In clinical trials, the company found statistically better visual acuity, low-contrast visual acuity, and mid-frequency contrast sensitivity with iZon compared to conventional lenses. Patient satisfaction ratings were high.
In a recent randomized, double-masked study, 44 subjects underwent reaction testing on a simulated night driving course wearing the iZon lenses and conventional lenses with the same refractive index and anti-reflective coatings.
The iZon lenses produced a statistically significant improvement in reaction time for 10 of 12 hazard conditions, such as pedestrian street crossing. The average improvement was about 0.25 seconds, which is greater than 20 feet when driving at 55 mph.
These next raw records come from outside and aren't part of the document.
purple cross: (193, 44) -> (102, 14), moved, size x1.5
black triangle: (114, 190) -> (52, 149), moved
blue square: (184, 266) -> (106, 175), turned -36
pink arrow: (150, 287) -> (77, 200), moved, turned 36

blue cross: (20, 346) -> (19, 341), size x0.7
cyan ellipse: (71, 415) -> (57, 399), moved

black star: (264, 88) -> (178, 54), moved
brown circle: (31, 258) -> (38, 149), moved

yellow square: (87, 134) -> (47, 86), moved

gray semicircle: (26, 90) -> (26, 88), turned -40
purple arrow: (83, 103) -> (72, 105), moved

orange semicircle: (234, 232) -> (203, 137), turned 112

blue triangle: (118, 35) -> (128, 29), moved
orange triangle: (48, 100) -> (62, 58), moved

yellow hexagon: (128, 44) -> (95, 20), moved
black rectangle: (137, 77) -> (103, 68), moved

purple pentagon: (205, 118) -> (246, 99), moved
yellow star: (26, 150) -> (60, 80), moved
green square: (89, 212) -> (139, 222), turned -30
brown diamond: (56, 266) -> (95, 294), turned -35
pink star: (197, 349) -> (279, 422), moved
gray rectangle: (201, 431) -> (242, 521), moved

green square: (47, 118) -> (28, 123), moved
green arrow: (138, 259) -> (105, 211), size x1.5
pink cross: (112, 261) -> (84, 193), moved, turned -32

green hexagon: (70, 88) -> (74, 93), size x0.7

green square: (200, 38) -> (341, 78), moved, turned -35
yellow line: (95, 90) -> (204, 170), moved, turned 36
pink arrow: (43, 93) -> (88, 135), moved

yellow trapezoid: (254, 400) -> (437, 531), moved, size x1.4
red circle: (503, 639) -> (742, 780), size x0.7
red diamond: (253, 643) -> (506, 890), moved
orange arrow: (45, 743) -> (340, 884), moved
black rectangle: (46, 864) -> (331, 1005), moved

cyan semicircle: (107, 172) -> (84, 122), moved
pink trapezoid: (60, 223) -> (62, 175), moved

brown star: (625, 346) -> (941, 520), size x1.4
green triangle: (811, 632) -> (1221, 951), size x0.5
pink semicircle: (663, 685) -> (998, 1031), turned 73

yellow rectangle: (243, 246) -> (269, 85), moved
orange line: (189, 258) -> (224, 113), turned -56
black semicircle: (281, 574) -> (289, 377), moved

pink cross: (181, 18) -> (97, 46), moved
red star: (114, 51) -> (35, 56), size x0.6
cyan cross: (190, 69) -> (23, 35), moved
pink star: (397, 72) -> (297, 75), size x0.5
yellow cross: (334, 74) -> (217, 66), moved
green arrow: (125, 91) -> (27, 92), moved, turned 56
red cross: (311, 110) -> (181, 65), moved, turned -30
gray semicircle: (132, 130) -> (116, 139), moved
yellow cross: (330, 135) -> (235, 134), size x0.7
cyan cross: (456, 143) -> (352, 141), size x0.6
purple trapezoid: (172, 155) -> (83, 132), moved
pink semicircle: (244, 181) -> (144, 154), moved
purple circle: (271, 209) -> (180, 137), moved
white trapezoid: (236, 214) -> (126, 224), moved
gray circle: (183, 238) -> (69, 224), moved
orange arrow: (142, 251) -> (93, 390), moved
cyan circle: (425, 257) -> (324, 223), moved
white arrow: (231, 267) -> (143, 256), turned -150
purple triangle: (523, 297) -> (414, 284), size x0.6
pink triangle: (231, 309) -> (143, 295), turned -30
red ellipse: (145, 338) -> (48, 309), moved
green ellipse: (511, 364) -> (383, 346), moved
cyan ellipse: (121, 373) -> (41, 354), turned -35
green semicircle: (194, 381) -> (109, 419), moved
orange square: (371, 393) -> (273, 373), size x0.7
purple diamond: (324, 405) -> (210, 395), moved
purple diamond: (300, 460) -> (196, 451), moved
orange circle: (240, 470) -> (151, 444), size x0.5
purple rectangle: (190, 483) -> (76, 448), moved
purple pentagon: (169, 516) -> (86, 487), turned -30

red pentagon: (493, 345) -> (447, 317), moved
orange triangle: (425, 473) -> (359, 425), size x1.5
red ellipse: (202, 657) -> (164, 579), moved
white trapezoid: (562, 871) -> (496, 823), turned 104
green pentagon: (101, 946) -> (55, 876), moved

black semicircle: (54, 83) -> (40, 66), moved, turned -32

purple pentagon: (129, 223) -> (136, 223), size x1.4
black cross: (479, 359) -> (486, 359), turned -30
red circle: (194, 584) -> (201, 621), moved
A small study of 10 patients with age-related macular degeneration demonstrated that the wavefront-customized lenses improved visual performance, especially in glare conditions. They have also found these spectacles to be very helpful in post-refractive surgery cases. The vast majority of refractive surgery patients have excellent outcomes, but there is a small subset with no clinical improvement in their quality of vision with these spectacles. Some of these patients had previous LASIK enhancements or were ineligible for an enhancement, and many were unable to wear contact lenses. Although more studies are needed, this is a very promising technology for people who have nowhere else to turn.
The wave of the future?
Ophthalmologists are uniquely positioned to understand the benefits of wavefront. We should be at the leading edge of wavefront technology, even as it relates to spectacles and contact lenses. We recommend:
- For patients who choose to wear glasses, prescribe the best options available;
- Encourage presbyopes who are wearing line bifocals to migrate to newer technology;
- Try wavefront-corrected lenses for post-surgical problem cases.
Some might consider the incorporation of wavefront technology into corrective eyewear as a threat to refractive surgery. In our opinion, patients who want to be free of spectacles and contact lenses will be motivated to seek surgical solutions no matter how good their eyewear is.
Moreover, the expansion of wavefront technology – and the increased knowledge and data that will inevitably result – is a positive development for the entire eye care field . The future of refraction and refractive correction demands that we all
adopt new standards for fully optimized, customized vision.